Protech Pharmaservices Corporation, Taiwan
Yunsheng Hsieh received his Ph.D. from Chemistry Department of Michigan State University. During his tenure at Drug Metabolism and Pharmacokinetics (DMPK) Department of legacy Schering-Plough Research Institute/Merck Research Laboratories, he lead a strong bioanalytical group to apply challenging UPLC-MS/MS approaches for metabolite identification and sub-nanogram/ml quantitative assays of a variety of molecules and also served as a project manager to conduct in vitro and in vivo exploratory DMPK experiments for a variety of drug discovery programs such as TRA, HCV, CHK1 and to present the results in collaboration with medicinal chemistry and biology departments to support drug discovery projects.

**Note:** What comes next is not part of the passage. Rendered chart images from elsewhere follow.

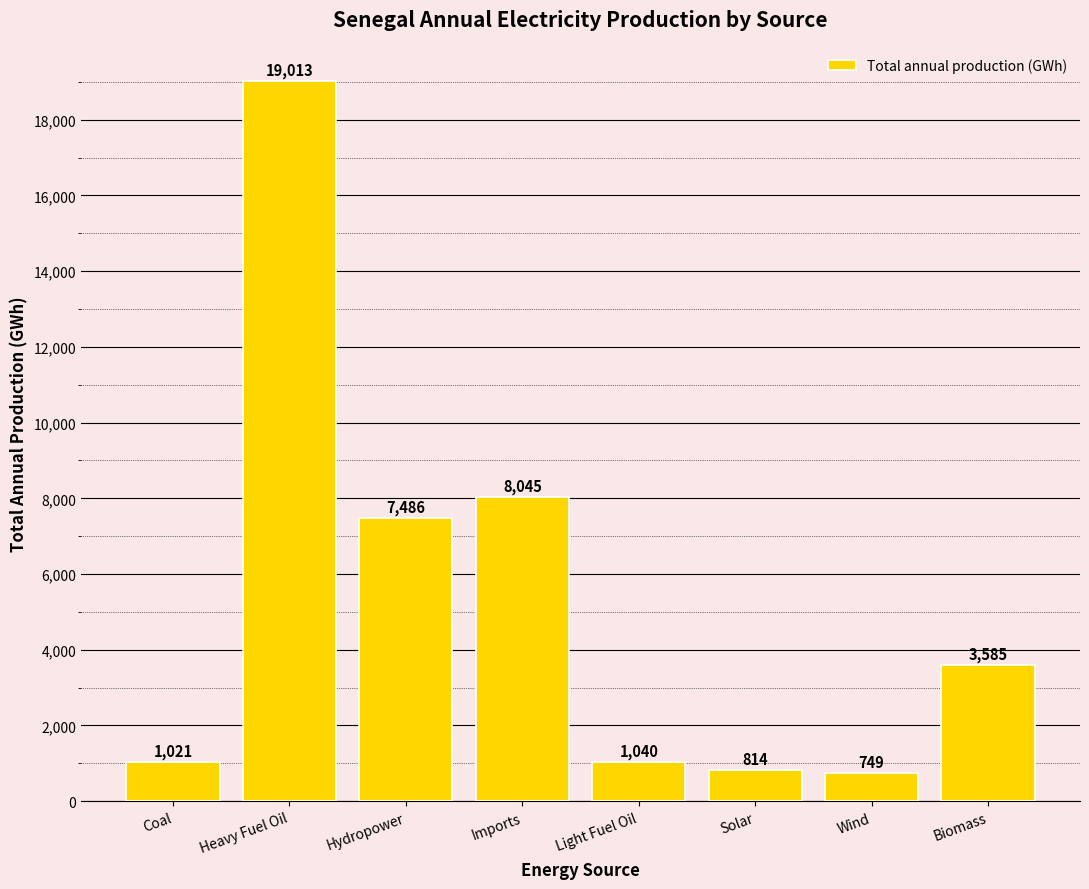

How many categories are shown in the chart?

8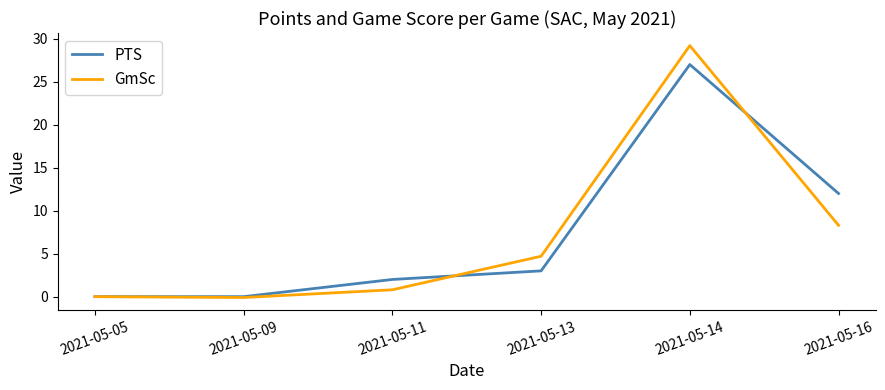

At which category is the sum across all series the highest?

2021-05-14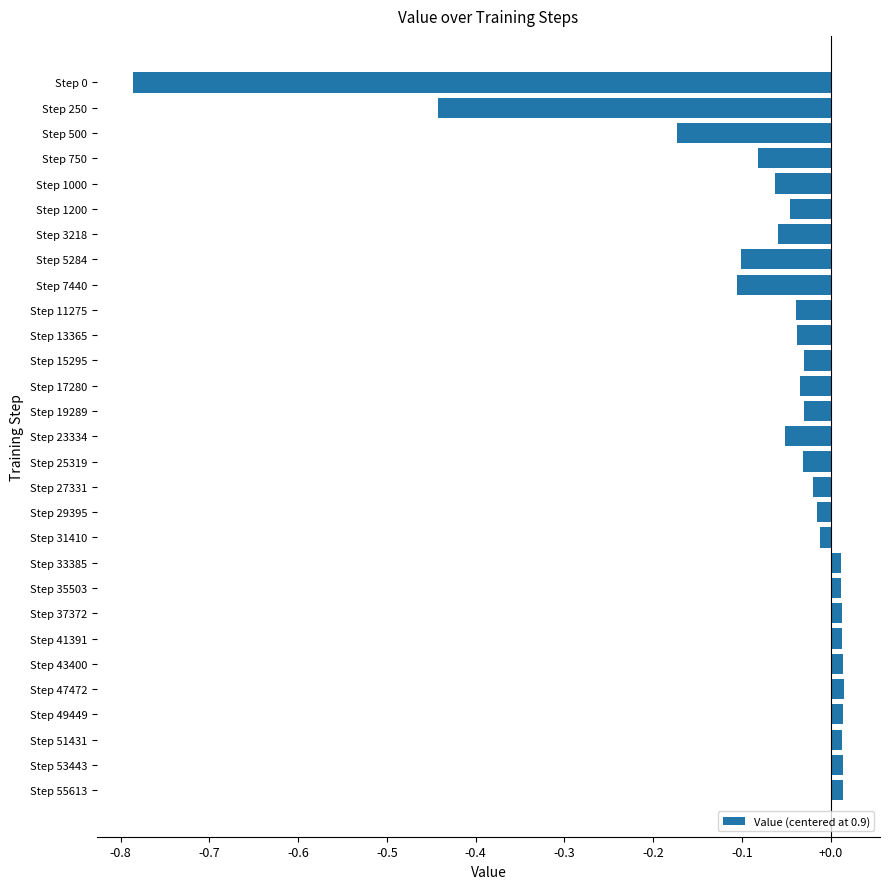

How many bars are there in total?

29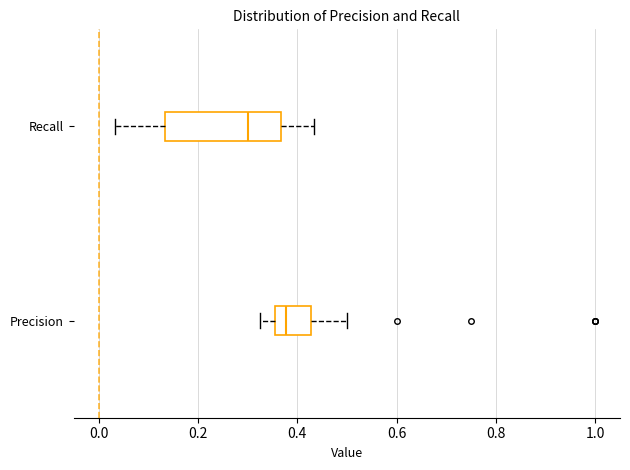

Where is the right edge of the box for Recall on the x-axis? The values are not printed on the chart, so give them approximately, as read against the axis.

0.36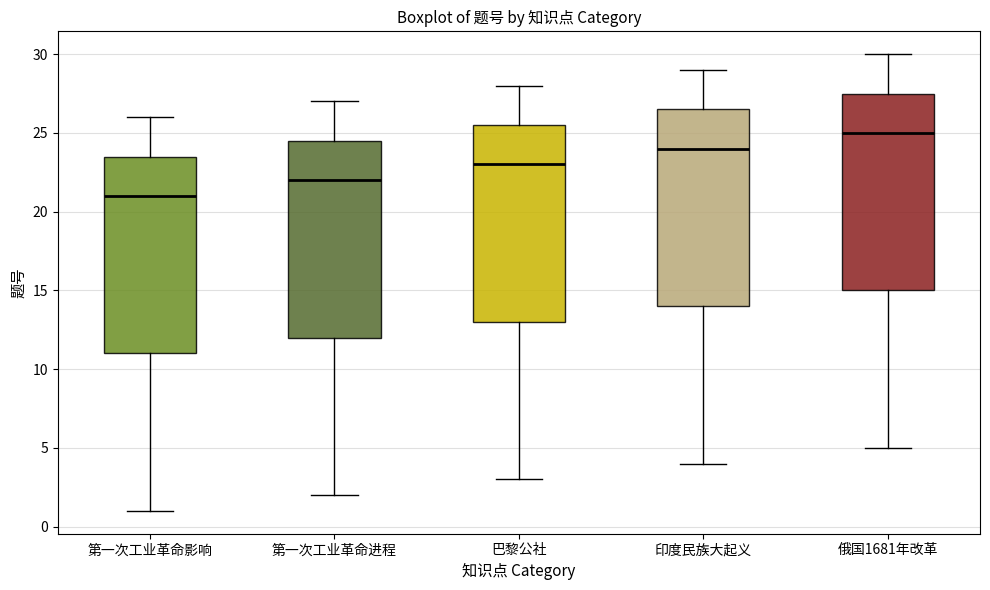

Reading left to right, read every box against the y-axis: the position of its median line, the range the box covers, and the ends of its whiskers. The values are not printed on the chart, so give them approximately, as read against the axis.

第一次工业革命影响: median 21.0, box 11.0 to 23.5, whiskers 1.0 to 26.0
第一次工业革命进程: median 22.0, box 12.0 to 24.5, whiskers 2.0 to 27.0
巴黎公社: median 23.0, box 13.0 to 25.5, whiskers 3.0 to 28.0
印度民族大起义: median 24.0, box 14.0 to 26.5, whiskers 4.0 to 29.0
俄国1681年改革: median 25.0, box 15.0 to 27.5, whiskers 5.0 to 30.0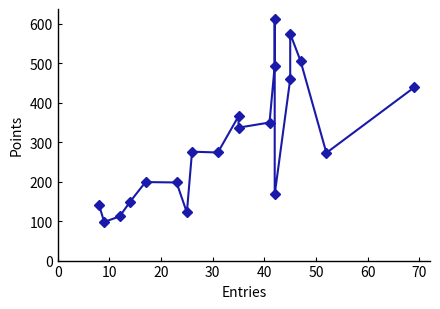

The chart shows a value of 612 at 13. True or false?

True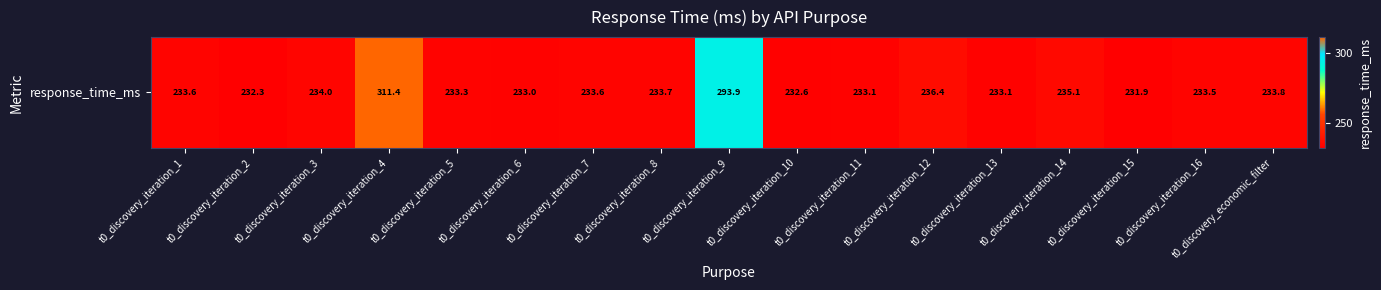

True or false: the data shows 343.5 at t0_discovery_iteration_7.

False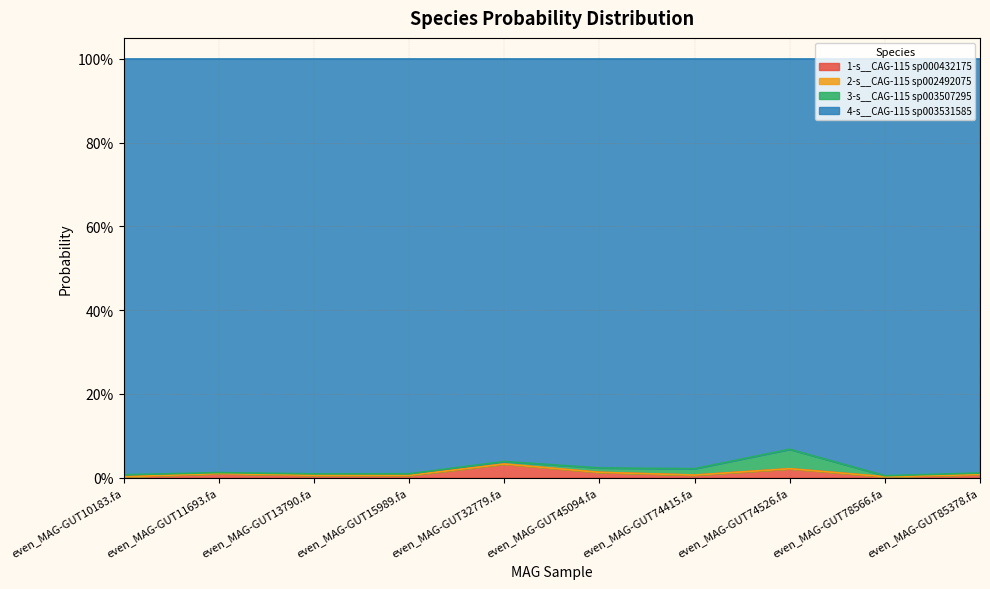

What is the label of the 7th point from the left?

even_MAG-GUT74415.fa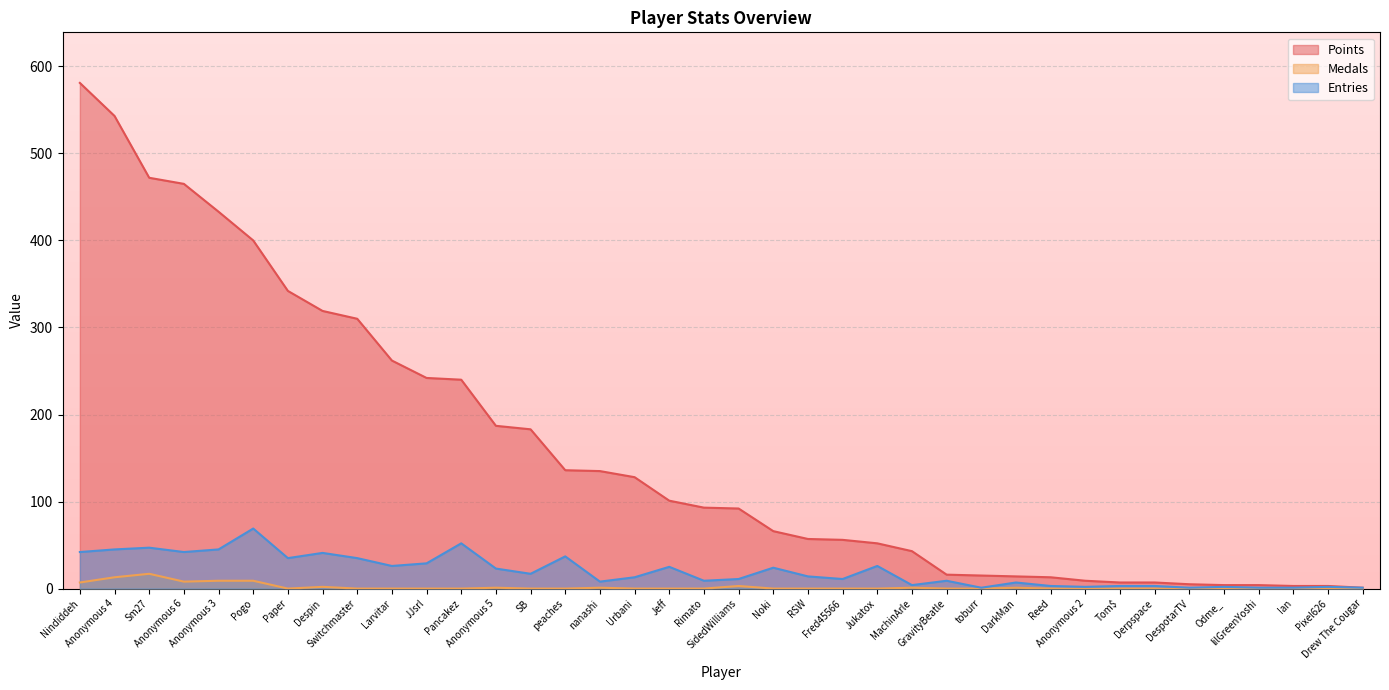

What is the maximum value shown in the chart?

581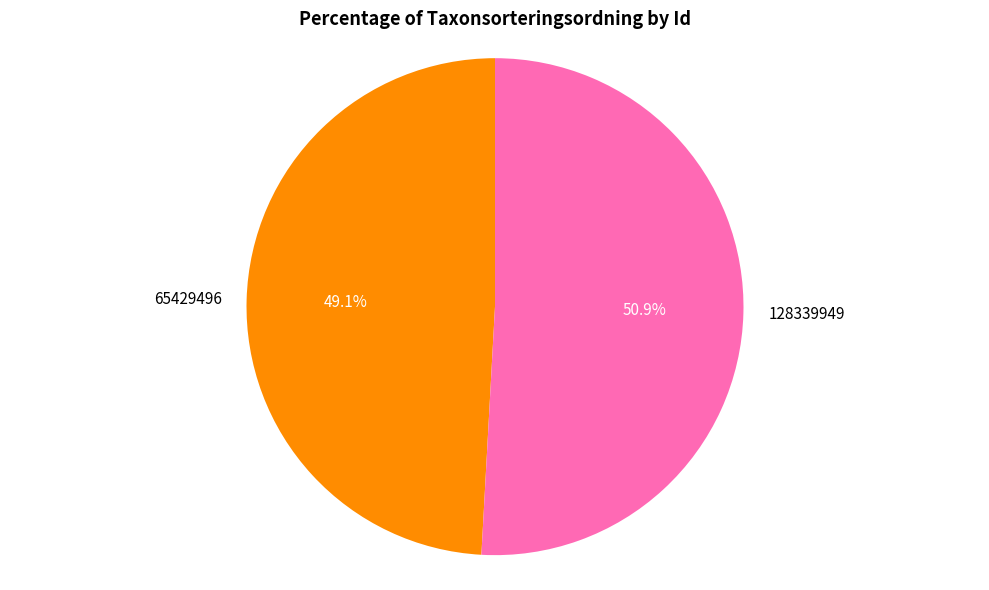

To the nearest percent, what is the average slice percentage?

50%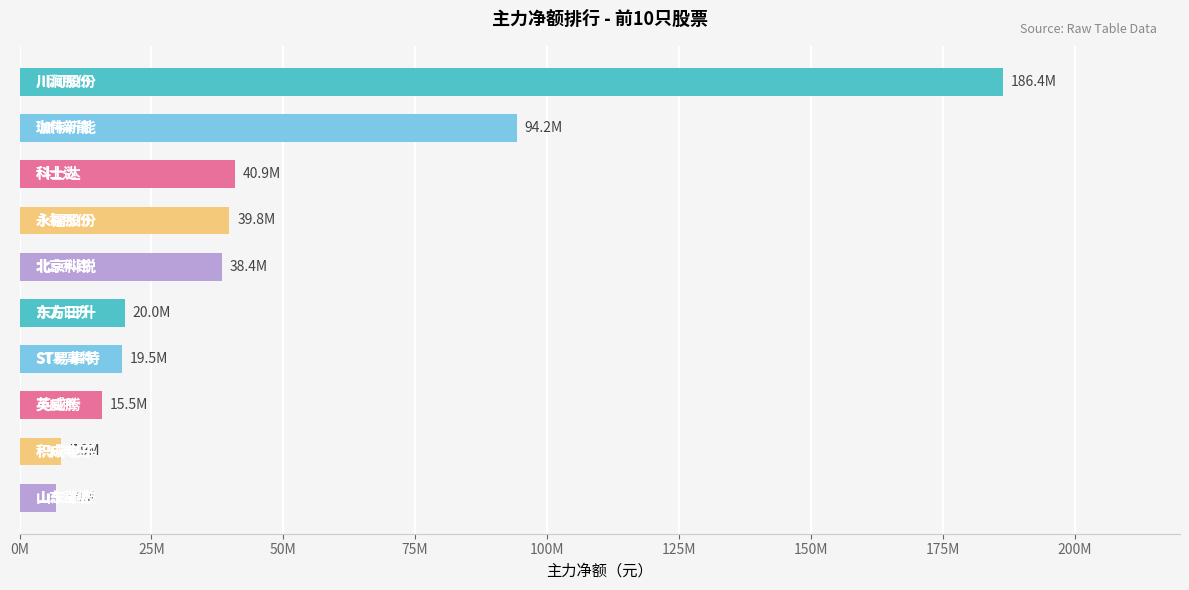

Does the chart contain any negative values?

No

Biosimilars development demands rapid and reliable bioanalytical methods across preclinical and all phases of clinical trials to assess the similarity in the pharmacokinetic/ pharmacodynamic outcomes. Fast liquid chromatography coupled to tandem mass spectrometry (LC-MS/MS) has become the most widely employed bioanalytical technique in quantitative determination of small molecules. In this presentation, we discuss our strategies in extending the use of high-speed LC-MS/MS approaches to biosimilars assays under good laboratory practice (GLP)-compliant setting. The impact of sample preparation methods such as protein precipitation, solid-phase extraction and immuno-precipitation prior to chromatographic separation on assay sensitivity, selectivity, accuracy will be presented. The results obtained by the proposed method were compared with those obtained by ligand-binding assays.